(Excerpted text begins)

It’s also worth questioning the premise. Much extreme wealth derives from asset appreciation that has never been taxed because it remains unrealised. Inherited wealth frequently passes through structures designed to minimise tax liability. The assumption that the tax system has already taken its fair share at the very top is, unfortunately, not borne out by the evidence.
On the historical point: the UK didn’t have an annual wealth tax between 1900 and 1990, but it absolutely taxed wealth through other mechanisms. Estate duty and later capital transfer tax hit inherited wealth hard. Top marginal income tax rates exceeded 90%. Capital gains tax arrived in 1965. The compression you rightly celebrate didn’t happen in the absence of taxing wealth. It happened because wealth was taxed aggressively through multiple channels. That’s precisely the lesson we should learn from it.
@Peter D That’s a clever reframing, and in purely macroeconomic terms, there’s something to it. But the purpose of a wealth levy isn’t counter-cyclical stabilisation. It’s funding predictable universal services and addressing the structural concentration of power. You can’t run a basic income on revenue that swings with market cycles. And in a prolonged downturn, which is precisely when people need those services most, you’d be collecting the least.
@ Tanya,
I’d say PeterD has it right with his “Keynsian negative feedback. putting money into the economy in bad years and taking it out in good ones” comment. Whereas you seem to be treating the macroeconomy as a household, and getting it the wrong way around, with your “in a prolonged downturn, which is precisely when people need those services most, you’d be collecting the least.”
Many people do get it the wrong way around. When tax receipts are unexpectedly high, it is a sign that the economy is potentially running slightly too hot. It doesn’t mean that Government has more money to spend. Government should take a look at the bigger picture and think about taxing more and/or spending less.
Conversely when tax receipts are lower than expected and the economy looks sluggish……..
Of course PeterD and myself are talking about a more sensible way to run the economy. The current vogue is to try to do it all via interest rate adjustments.
@Peter Martin: Yes I agree. Probably all land, if you back far enough in history, was acquired by means that we would today regard as illegitimate – but in the UK, that was usually so long ago that it’s pointless today worrying about it. And you would hope that people who today that land would have paid inheritance tax when they received it.

(Excerpted text ends)
(Data section begins)

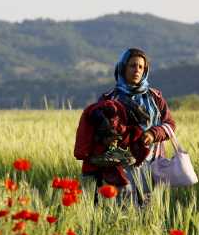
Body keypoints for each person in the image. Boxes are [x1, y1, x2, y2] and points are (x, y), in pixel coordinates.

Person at [74, 48, 175, 205]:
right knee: (124, 209)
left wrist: (153, 134)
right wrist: (107, 138)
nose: (137, 70)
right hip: (120, 165)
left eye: (141, 67)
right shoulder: (109, 98)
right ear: (123, 67)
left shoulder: (155, 97)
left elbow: (169, 124)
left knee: (148, 211)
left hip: (151, 164)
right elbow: (93, 129)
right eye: (132, 66)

(Data section ends)

## Work order 1:
According to the comment thread on wealth taxation, in what year did capital gains tax arrive in the UK?
## Work order 2:
Rewrite the comment thread on wealth taxation, beginning at the words "Of course PeterD" and stopping after "interest rate adjustments.", with "vogue" changed to "fashion".
## Work order 3:
Write what comes next in the comment thread on wealth taxation, picking up after its final sentence.

## Reply 1:
1965

## Reply 2:
Of course PeterD and myself are talking about a more sensible way to run the economy. The current fashion is to try to do it all via interest rate adjustments.

## Reply 3:
Actually my views on land are pretty radical – I’m somewhat dubious about the whole concept of individuals owning land – I think land is a very special case compared to other kinds of property because of the way it is fixed, cannot be created or moved, and anything you to a piece of land tends to impact the whole community. But that’s a whole separate discussion for another article.
@Peter Martin I’m familiar with counter-cyclical fiscal policy, and nothing in my argument contradicts it. Governments can and should spend more in downturns. That’s not in dispute.
My point is different: universal services need a stable, visible funding base to survive politically. Not because the Treasury literally runs out of money in a recession, but because programmes without identifiable revenue streams are the first to be cut when the political mood shifts. That’s not a theoretical concern. It’s what happened across the 2010s.
A wealth levy on the stock provides that stability because extreme wealth doesn’t evaporate in a downturn the way income or returns do. Counter-cyclical borrowing manages the fluctuations around it. The two work together. Treating the levy as though it needs to function as an automatic stabiliser misreads what it’s for.
I think Tanya Park has scratched an itch in the Liberal Democrats that has long been their for some time for some serious politics . but she is not alone noted Lloyd George , Beverage , Keynes and Jenkins are coming back in to fashion . With a general election some distance away now is the right time to have that conversation.
@ Simon,
Yes we might hope on the question of inheritance taxes which as a form of fixed wealth tax. So we actually have had wealth taxes. The first step might be to think of better ways to ensure they aren’t dodged.
We’ve seen the hoo-ha when this govt has suggested making minor alterations to the way these are applied to agricultural land. It’s going to be politically difficult.
The good duke, below, did once say that the best way to be rich is to ensure you have a wealthy Norman ancestor. This how Google replied when I asked about payment of taxation.
“The Duke of Westminster generally does not pay the standard 40% UK inheritance tax on the vast majority of the family’s multibillion-pound fortune. The assets are held in complex, long-standing trusts rather than as personal property, which allows the estate to legally avoid traditional death duties.”
@ Tanya,
I’m fully in agreement with your idea that we should have meaningful wealth taxes. You’re right that many social projects will be first in line to be cut back when the economy is in recession. Govts, though, do understand that they do need to revitalise the economy at times. The snag is they think that schemes like “cash for clunkers” is the best way to do it.
Estate duty, capital transfer tax and more recently inheritance tax were/are levied when property changes hands: In other words they are paid when someone gains wealth. That’s more analogous to income and similar taxes, all of which are paid when you receive wealth. And it’s not at all like an actual wealth tax where the Government takes part of what you own (your wealth) and then the next year the Government comes back and takes another part of that same wealth and so on. So @Tanya (and @Peter) I stand by saying we didn’t really have wealth taxes 🙂
Council tax – in some ways, yes, that works like a property-wealth tax. But the amounts are small (£thousands, not £millions), and you can very roughly see it as reasonable payment for the services that the council provides to you and your property by virtue of your living in the area. (I don’t want to totally defend it though: Council tax and business rates both badly need reform).
Where people have gained wealth without paying any tax, that would normally indicate loopholes we need to remove in existing taxes, not the need for a wealth tax.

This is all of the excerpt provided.